The task: The answer must be the full listing, written out exactly.
= = =
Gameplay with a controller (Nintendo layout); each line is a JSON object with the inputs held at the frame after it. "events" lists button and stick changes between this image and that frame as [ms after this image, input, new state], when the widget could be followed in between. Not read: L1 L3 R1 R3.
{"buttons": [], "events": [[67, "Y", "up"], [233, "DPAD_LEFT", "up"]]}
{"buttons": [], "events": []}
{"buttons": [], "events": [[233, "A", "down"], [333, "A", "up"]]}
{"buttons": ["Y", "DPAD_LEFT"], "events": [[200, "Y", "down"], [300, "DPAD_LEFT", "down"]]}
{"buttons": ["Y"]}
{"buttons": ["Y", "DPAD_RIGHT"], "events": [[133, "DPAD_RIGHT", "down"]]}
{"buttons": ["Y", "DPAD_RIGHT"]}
= = =
Answer:
Gameplay with a controller (Nintendo layout); each line is a JSON object with the inputs held at the frame after it. "events" lists button and stick changes between this image and that frame as [ms after this image, input, new state], when the widget could be followed in between. Not read: L1 L3 R1 R3.
{"buttons": [], "events": [[67, "Y", "up"], [233, "DPAD_LEFT", "up"]]}
{"buttons": [], "events": []}
{"buttons": [], "events": [[233, "A", "down"], [333, "A", "up"]]}
{"buttons": ["Y", "DPAD_LEFT"], "events": [[200, "Y", "down"], [300, "DPAD_LEFT", "down"]]}
{"buttons": ["Y"]}
{"buttons": ["Y", "DPAD_RIGHT"], "events": [[133, "DPAD_RIGHT", "down"]]}
{"buttons": ["Y", "DPAD_RIGHT"]}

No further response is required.